In literature, a theme is a broad idea in a story, or a message or lesson conveyed by a work. This message is usually about life, society or human nature. Themes are the fundamental and often universal ideas explored in a literary work. Themes are usually implied rather than explicitly stated. Deep thematic content is not required in literature; however, some readers would say that all stories inherently project some kind of outlook on life that can be taken as a theme, regardless of whether or not this is the intent of the author. Analysis of changes in dynamic characters can provide insight into a particular theme.

A theme is not the same as the subject of a work. For example, the subject of Green Eggs and Ham is "green eggs and ham are well worth eating, no matter the location". The theme might be "have an open mind". Additionally, themes are not the same as topics. A topic discussed in Mark Twain's The Adventures of Huckleberry Finn might be 'racism and slavery', but a possible theme of the book might be that 'racism distorts the oppressors as much as it does those who are oppressed.'

Themes differ from motifs in that themes are ideas conveyed by a text, while motifs are repeated symbols that represent those ideas. Simply having repeated symbolism related to chess, does not make the story's theme the similarity of life to chess. Themes arise from the interplay of the plot, the characters, and the attitude the author takes to them, and the same story can be given very different themes in the hands of different authors. For instance, the source for Shakespeare's Romeo and Juliet, Matteo Bandello's The Tragical History of Romeus and Juliet gave the story the theme of "marrying without parental consent is wickedness and folly",

And to this end, good Reader, is this tragical matter written, to describe unto thee a couple of unfortunate lovers, thralling themselves to unhonest desire; neglecting the authority and advice of parents and friends; conferring their principal counsels with drunken gossips and superstitious friars (the naturally fit instruments of unchastity); attempting all adventures of peril for th' attaining of their wished lust; using auricular confession the key of whoredom and treason, for furtherance of their purpose; abusing the honourable name of lawful marriage to cloak the shame of stolen contracts; finally by all means of unhonest life hasting to most unhappy death.

but in Shakespeare's hands the same story acquires the theme of "feuds and parental heavy-handedness in preventing young love from marrying are wicked."

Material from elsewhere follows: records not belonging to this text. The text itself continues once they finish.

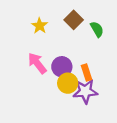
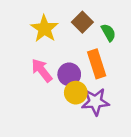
yellow star: (40, 26) -> (44, 29), size x1.5
orange rectangle: (86, 73) -> (97, 64), moved, size x1.5

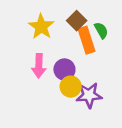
orange rectangle: (97, 64) -> (86, 40), moved
pink arrow: (42, 70) -> (39, 66), turned -140

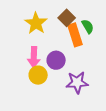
yellow circle: (71, 87) -> (38, 75), moved

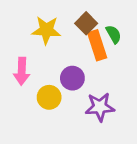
yellow star: (36, 23) -> (46, 30), turned -30
pink arrow: (34, 57) -> (22, 71), moved

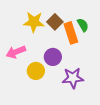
brown square: (86, 23) -> (55, 22), moved
pink arrow: (22, 71) -> (16, 52), turned 66

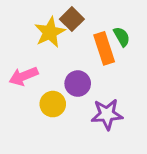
yellow star: (34, 22) -> (50, 32), turned -30
brown square: (55, 22) -> (72, 19), moved

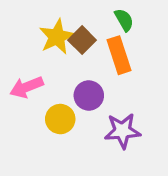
brown square: (72, 19) -> (82, 40), moved
green semicircle: (122, 37) -> (124, 20), moved

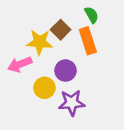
yellow star: (57, 37) -> (40, 42), moved, turned 30
purple star: (122, 131) -> (72, 103), moved

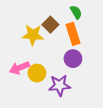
pink arrow: (20, 64) -> (19, 68), moved
purple circle: (66, 71) -> (73, 59), moved

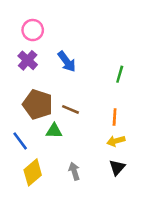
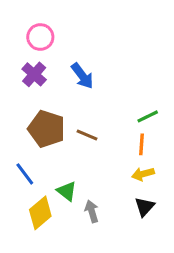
green line: (120, 74) -> (148, 116), moved, turned 48
green triangle: (54, 131) -> (67, 191), moved, turned 36

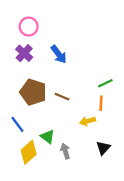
yellow arrow: (143, 174) -> (88, 121), moved

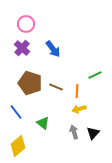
orange line: (101, 103) -> (77, 91), moved
gray arrow: (65, 151) -> (74, 132), moved
yellow diamond: (29, 152) -> (18, 146), moved

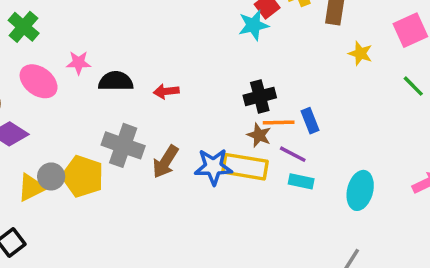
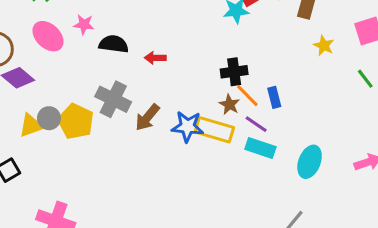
orange line: (279, 122) -> (247, 96), turned 40
cyan rectangle: (301, 181) -> (260, 148), size x1.4

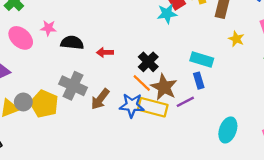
black cross: (234, 72) -> (148, 62), moved, turned -36
orange line: (247, 96) -> (142, 83), moved
brown star: (229, 105) -> (164, 87), size x1.6
purple line: (256, 124) -> (185, 102), turned -60
cyan rectangle: (260, 148) -> (202, 59), moved

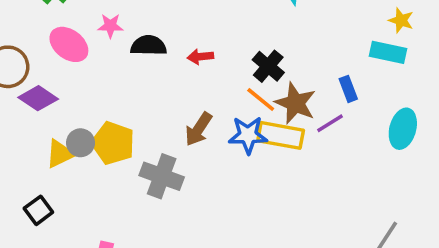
cyan rectangle: (202, 59) -> (388, 52), moved
gray cross: (73, 86) -> (162, 176), moved
cyan ellipse: (228, 130) -> (403, 129), moved

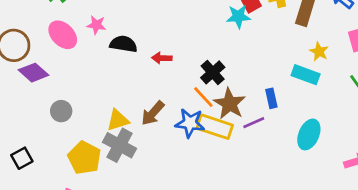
yellow pentagon: (113, 143) -> (84, 158), moved
yellow triangle: (60, 154) -> (118, 120), moved

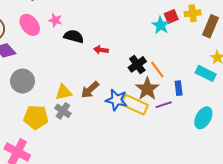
cyan star: (238, 17) -> (161, 25), turned 30
orange line: (203, 97) -> (157, 69), moved
gray circle: (61, 111) -> (22, 81), size x1.5
gray cross: (120, 145) -> (63, 111), size x0.7
yellow pentagon: (84, 158) -> (36, 117), turned -30

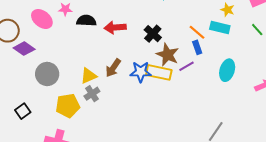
red arrow: (101, 50) -> (115, 27), size x1.5
orange line: (157, 69) -> (197, 32), moved
gray cross: (63, 111) -> (92, 94), turned 35

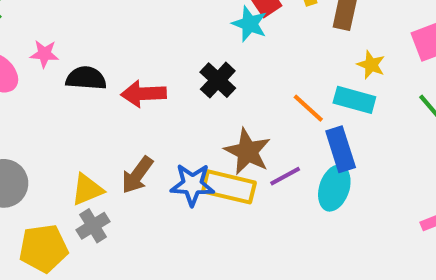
black cross: (153, 34) -> (218, 80), moved
blue rectangle: (197, 47) -> (341, 149), moved, size x1.5
cyan ellipse: (227, 70) -> (334, 188), moved

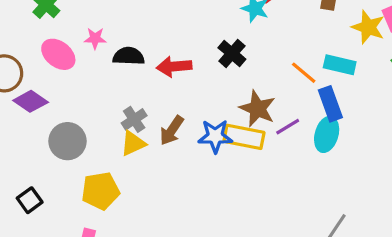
yellow star: (371, 65) -> (368, 27), moved, size x1.5
gray cross: (93, 226) -> (134, 119), moved

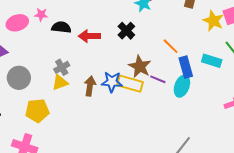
pink ellipse: (58, 54) -> (17, 23), turned -60
cyan rectangle: (340, 65) -> (212, 61), moved
purple line: (288, 127) -> (158, 79), turned 49
brown arrow: (172, 130) -> (90, 86), moved, turned 150

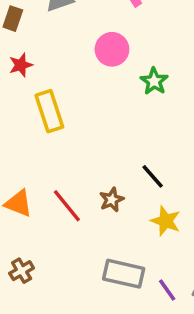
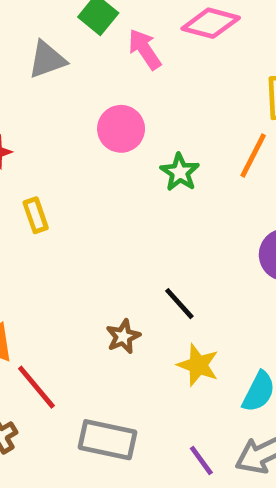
yellow rectangle: (49, 111) -> (36, 215), size x0.6
red line: (67, 206) -> (36, 387), moved
gray rectangle: (124, 274) -> (107, 440), moved

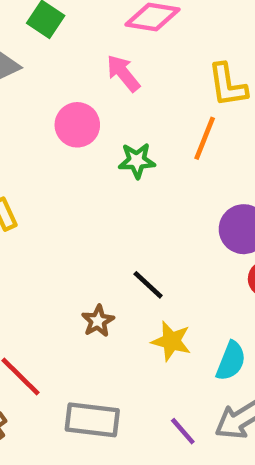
pink arrow: (145, 49) -> (123, 73), moved
green star: (180, 172) -> (137, 161), turned -30

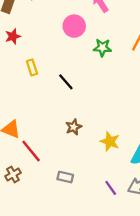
black line: (148, 285) -> (66, 82), moved
gray rectangle: (92, 420) -> (65, 177), size x0.6

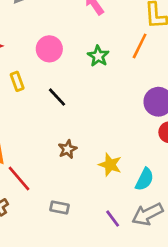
pink circle: (74, 26) -> (49, 49), moved
green star: (102, 48) -> (98, 56), turned 30

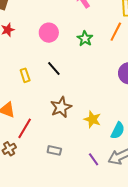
yellow rectangle: (17, 81) -> (25, 75), moved
brown star: (68, 149) -> (61, 107), size x1.5
red line: (19, 178) -> (25, 128), turned 70

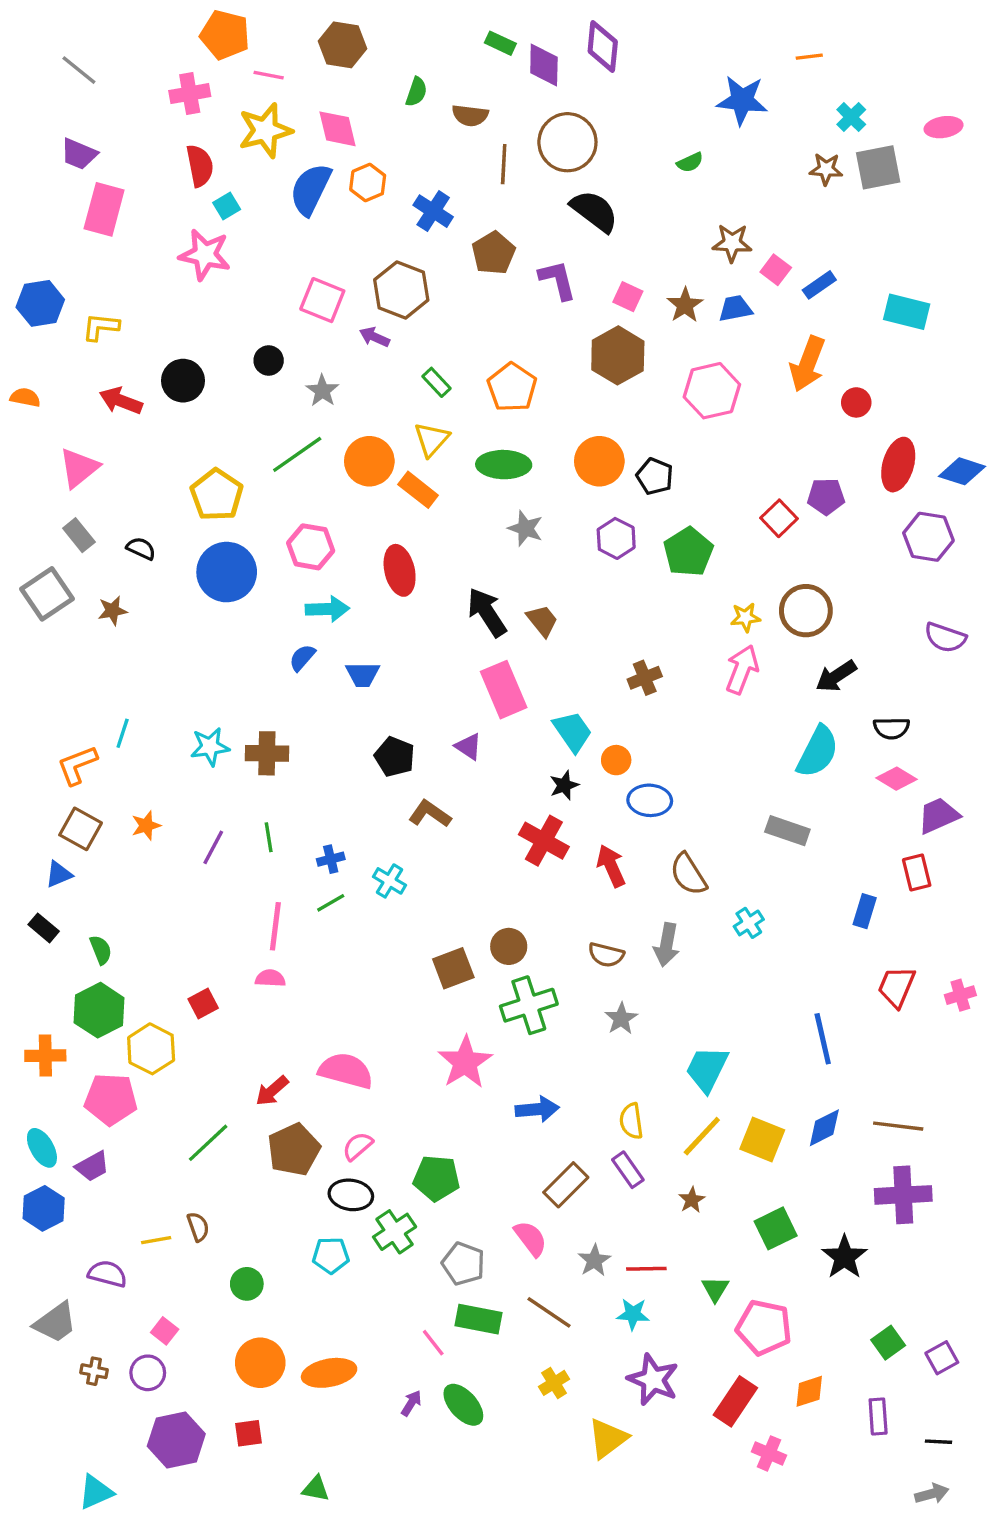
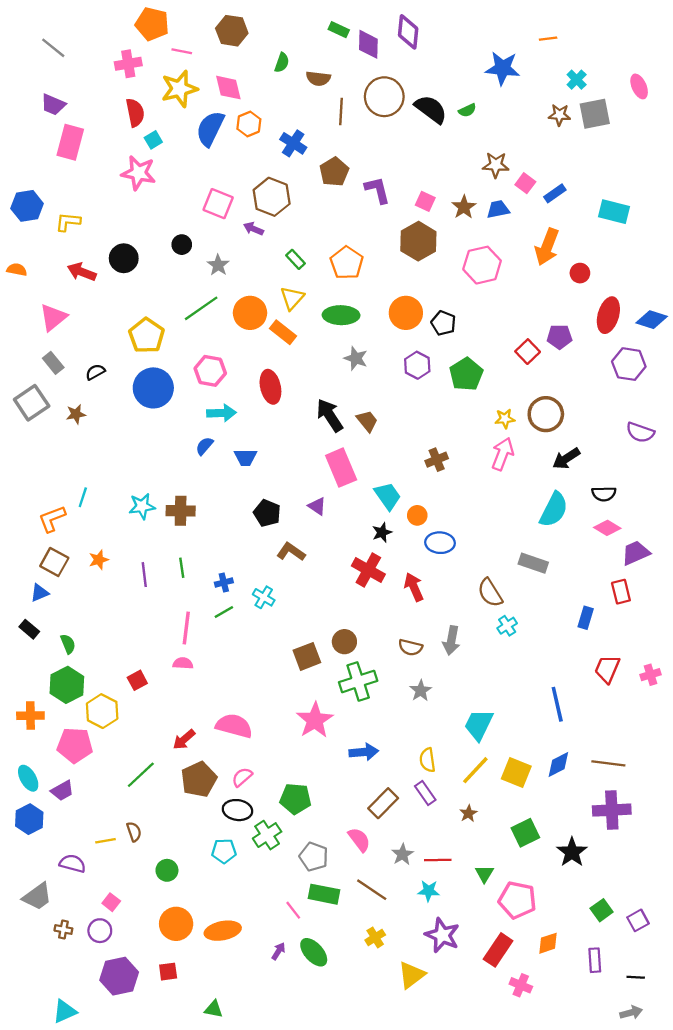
pink ellipse: (944, 127) -> (639, 86), turned 75
black semicircle: (594, 211) -> (431, 109), moved
black semicircle: (141, 549) -> (95, 372), turned -54
purple line: (213, 847) -> (144, 575), turned -35
brown semicircle: (688, 874) -> (490, 593), moved

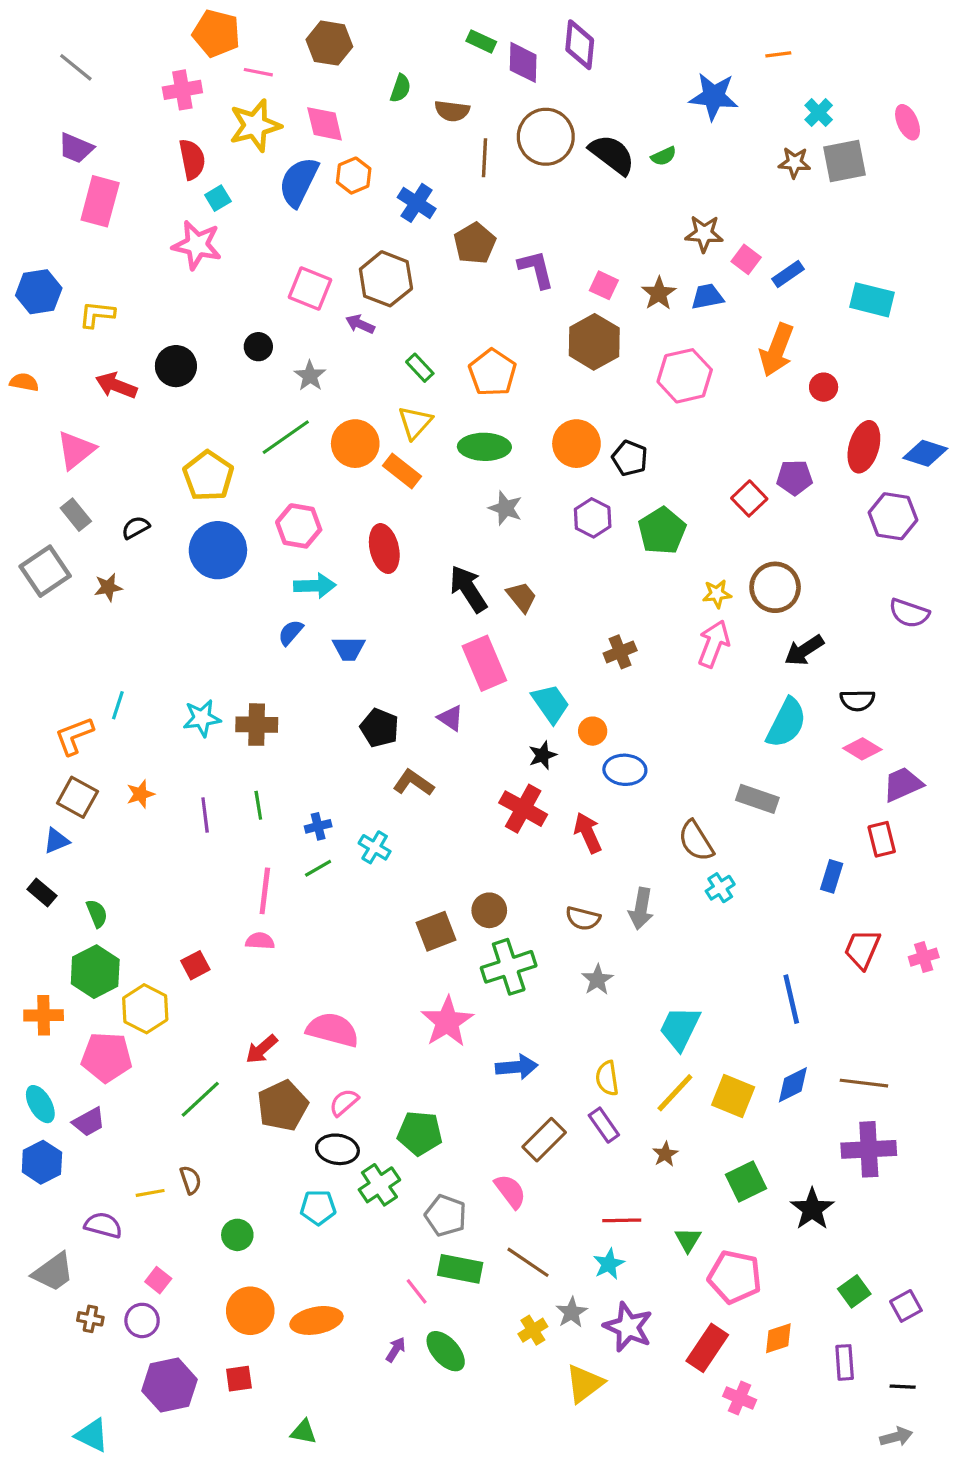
gray star: (402, 854) -> (572, 1312), moved
cyan star: (429, 891) -> (609, 1264), turned -30
cyan triangle: (65, 1011) -> (92, 1435), turned 50

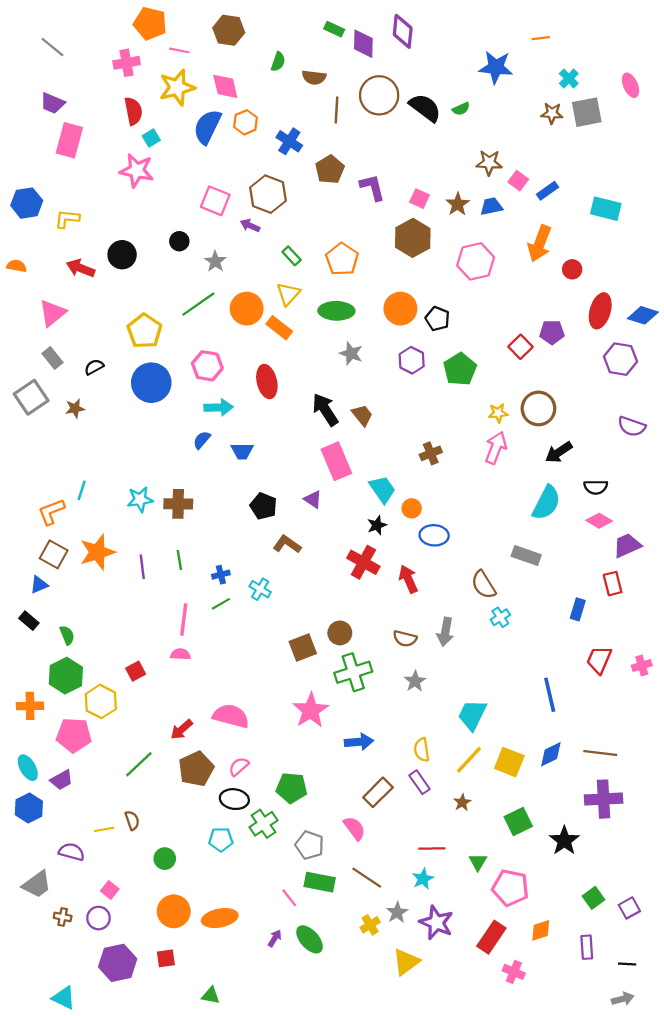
orange star: (140, 794) -> (97, 552), size x1.8

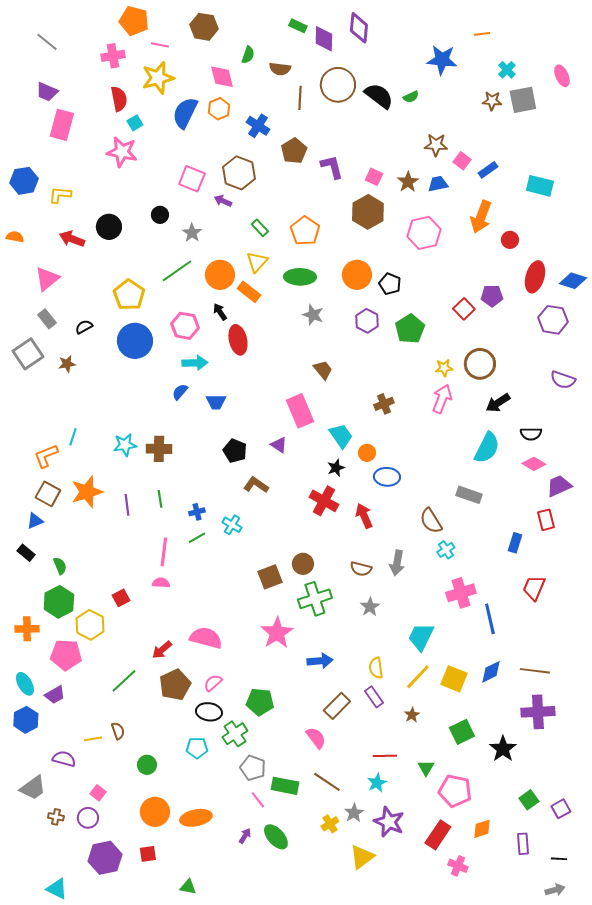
pink diamond: (225, 86) -> (222, 77), moved
black arrow: (325, 410) -> (220, 312), moved, size x0.6
pink cross: (642, 666) -> (461, 593), moved, size x1.6
gray pentagon: (310, 845) -> (253, 768), moved

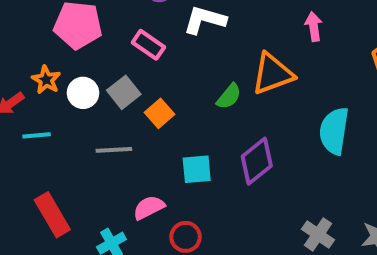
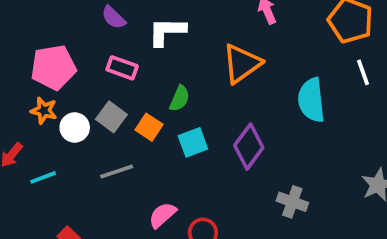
orange star: (46, 80) -> (44, 111), moved
green semicircle: (229, 96) -> (180, 98), moved
cyan square: (197, 169) -> (193, 142), moved
gray cross: (318, 234) -> (292, 202), moved

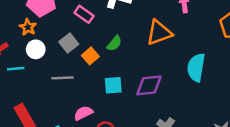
white circle: (75, 127) -> (36, 49), moved
cyan square: (193, 142) -> (113, 85), moved
purple diamond: (249, 147) -> (149, 85), turned 32

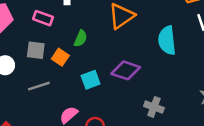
gray square: (69, 43) -> (36, 50), turned -30
purple diamond: (149, 85) -> (126, 70), turned 40

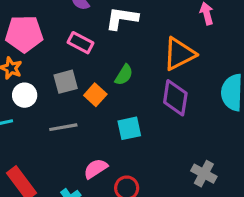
gray square: (36, 50) -> (66, 82), turned -30
purple diamond: (126, 70) -> (175, 98), moved, turned 72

While thematic analysis is a primary concern of literary critics, a minority viewpoint holds that explicitly stating the theme of a work universalizes it in an inappropriate way. For example, many love stories end happily when the hero and heroine marry, thus the theme "Marriage equals happiness." Critics would point out that marriage rarely does simply equate to happiness and that marriage and happiness are individual and cultural intangibles that may or may not relate. The term theme may be used in the same way to refer to works of theatre and film.